• _YOUR TASK_:
The expected reply is all of the data, returned exactly.

• _SOURCE INFORMATION_:
========

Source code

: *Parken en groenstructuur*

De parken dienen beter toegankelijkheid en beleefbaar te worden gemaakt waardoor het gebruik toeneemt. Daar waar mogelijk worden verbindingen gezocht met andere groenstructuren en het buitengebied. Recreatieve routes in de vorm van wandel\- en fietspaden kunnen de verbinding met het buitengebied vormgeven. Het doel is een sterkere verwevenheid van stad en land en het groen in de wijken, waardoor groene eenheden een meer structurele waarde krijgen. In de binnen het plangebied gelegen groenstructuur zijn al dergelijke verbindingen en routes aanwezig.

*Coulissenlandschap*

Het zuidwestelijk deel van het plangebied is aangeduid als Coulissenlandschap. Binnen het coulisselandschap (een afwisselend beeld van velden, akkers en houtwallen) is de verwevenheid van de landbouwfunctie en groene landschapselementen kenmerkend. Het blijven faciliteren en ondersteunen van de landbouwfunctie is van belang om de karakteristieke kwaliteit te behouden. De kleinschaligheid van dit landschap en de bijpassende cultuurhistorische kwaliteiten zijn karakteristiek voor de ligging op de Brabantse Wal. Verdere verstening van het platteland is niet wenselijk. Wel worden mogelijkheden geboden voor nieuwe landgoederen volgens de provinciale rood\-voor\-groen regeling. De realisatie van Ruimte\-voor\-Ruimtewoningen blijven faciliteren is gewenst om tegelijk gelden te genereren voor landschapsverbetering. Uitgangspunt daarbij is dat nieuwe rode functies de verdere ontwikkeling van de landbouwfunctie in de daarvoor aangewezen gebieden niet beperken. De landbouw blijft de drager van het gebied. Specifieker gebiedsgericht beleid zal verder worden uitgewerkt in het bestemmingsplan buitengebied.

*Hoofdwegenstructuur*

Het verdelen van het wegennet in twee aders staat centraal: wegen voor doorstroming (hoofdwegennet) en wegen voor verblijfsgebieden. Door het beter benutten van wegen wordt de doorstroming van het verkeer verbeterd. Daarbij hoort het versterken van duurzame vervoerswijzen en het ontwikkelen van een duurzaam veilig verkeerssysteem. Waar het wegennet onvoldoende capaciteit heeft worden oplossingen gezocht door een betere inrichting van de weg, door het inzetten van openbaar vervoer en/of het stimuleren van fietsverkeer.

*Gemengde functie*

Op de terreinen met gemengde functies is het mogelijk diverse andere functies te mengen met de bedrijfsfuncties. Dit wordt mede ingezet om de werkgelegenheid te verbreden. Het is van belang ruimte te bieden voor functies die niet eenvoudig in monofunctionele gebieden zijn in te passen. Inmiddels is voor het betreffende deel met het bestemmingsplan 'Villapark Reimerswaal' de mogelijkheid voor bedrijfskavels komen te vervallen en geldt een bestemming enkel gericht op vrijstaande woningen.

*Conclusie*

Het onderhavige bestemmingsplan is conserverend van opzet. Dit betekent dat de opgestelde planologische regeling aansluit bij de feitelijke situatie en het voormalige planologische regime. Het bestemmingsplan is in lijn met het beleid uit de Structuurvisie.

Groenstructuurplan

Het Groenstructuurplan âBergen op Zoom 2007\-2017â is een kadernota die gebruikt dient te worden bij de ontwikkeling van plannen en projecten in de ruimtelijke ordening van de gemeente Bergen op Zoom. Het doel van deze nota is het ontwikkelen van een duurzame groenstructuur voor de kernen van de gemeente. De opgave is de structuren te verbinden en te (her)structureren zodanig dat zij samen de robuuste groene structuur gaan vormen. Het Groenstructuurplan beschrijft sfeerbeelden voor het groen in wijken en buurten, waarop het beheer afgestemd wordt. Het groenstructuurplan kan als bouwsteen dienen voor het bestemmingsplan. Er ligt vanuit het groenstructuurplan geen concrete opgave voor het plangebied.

========

• _WRITTEN RESPONSE_:
Source code

: *Parken en groenstructuur*

De parken dienen beter toegankelijkheid en beleefbaar te worden gemaakt waardoor het gebruik toeneemt. Daar waar mogelijk worden verbindingen gezocht met andere groenstructuren en het buitengebied. Recreatieve routes in de vorm van wandel\- en fietspaden kunnen de verbinding met het buitengebied vormgeven. Het doel is een sterkere verwevenheid van stad en land en het groen in de wijken, waardoor groene eenheden een meer structurele waarde krijgen. In de binnen het plangebied gelegen groenstructuur zijn al dergelijke verbindingen en routes aanwezig.

*Coulissenlandschap*

Het zuidwestelijk deel van het plangebied is aangeduid als Coulissenlandschap. Binnen het coulisselandschap (een afwisselend beeld van velden, akkers en houtwallen) is de verwevenheid van de landbouwfunctie en groene landschapselementen kenmerkend. Het blijven faciliteren en ondersteunen van de landbouwfunctie is van belang om de karakteristieke kwaliteit te behouden. De kleinschaligheid van dit landschap en de bijpassende cultuurhistorische kwaliteiten zijn karakteristiek voor de ligging op de Brabantse Wal. Verdere verstening van het platteland is niet wenselijk. Wel worden mogelijkheden geboden voor nieuwe landgoederen volgens de provinciale rood\-voor\-groen regeling. De realisatie van Ruimte\-voor\-Ruimtewoningen blijven faciliteren is gewenst om tegelijk gelden te genereren voor landschapsverbetering. Uitgangspunt daarbij is dat nieuwe rode functies de verdere ontwikkeling van de landbouwfunctie in de daarvoor aangewezen gebieden niet beperken. De landbouw blijft de drager van het gebied. Specifieker gebiedsgericht beleid zal verder worden uitgewerkt in het bestemmingsplan buitengebied.

*Hoofdwegenstructuur*

Het verdelen van het wegennet in twee aders staat centraal: wegen voor doorstroming (hoofdwegennet) en wegen voor verblijfsgebieden. Door het beter benutten van wegen wordt de doorstroming van het verkeer verbeterd. Daarbij hoort het versterken van duurzame vervoerswijzen en het ontwikkelen van een duurzaam veilig verkeerssysteem. Waar het wegennet onvoldoende capaciteit heeft worden oplossingen gezocht door een betere inrichting van de weg, door het inzetten van openbaar vervoer en/of het stimuleren van fietsverkeer.

*Gemengde functie*

Op de terreinen met gemengde functies is het mogelijk diverse andere functies te mengen met de bedrijfsfuncties. Dit wordt mede ingezet om de werkgelegenheid te verbreden. Het is van belang ruimte te bieden voor functies die niet eenvoudig in monofunctionele gebieden zijn in te passen. Inmiddels is voor het betreffende deel met het bestemmingsplan 'Villapark Reimerswaal' de mogelijkheid voor bedrijfskavels komen te vervallen en geldt een bestemming enkel gericht op vrijstaande woningen.

*Conclusie*

Het onderhavige bestemmingsplan is conserverend van opzet. Dit betekent dat de opgestelde planologische regeling aansluit bij de feitelijke situatie en het voormalige planologische regime. Het bestemmingsplan is in lijn met het beleid uit de Structuurvisie.

Groenstructuurplan

Het Groenstructuurplan âBergen op Zoom 2007\-2017â is een kadernota die gebruikt dient te worden bij de ontwikkeling van plannen en projecten in de ruimtelijke ordening van de gemeente Bergen op Zoom. Het doel van deze nota is het ontwikkelen van een duurzame groenstructuur voor de kernen van de gemeente. De opgave is de structuren te verbinden en te (her)structureren zodanig dat zij samen de robuuste groene structuur gaan vormen. Het Groenstructuurplan beschrijft sfeerbeelden voor het groen in wijken en buurten, waarop het beheer afgestemd wordt. Het groenstructuurplan kan als bouwsteen dienen voor het bestemmingsplan. Er ligt vanuit het groenstructuurplan geen concrete opgave voor het plangebied.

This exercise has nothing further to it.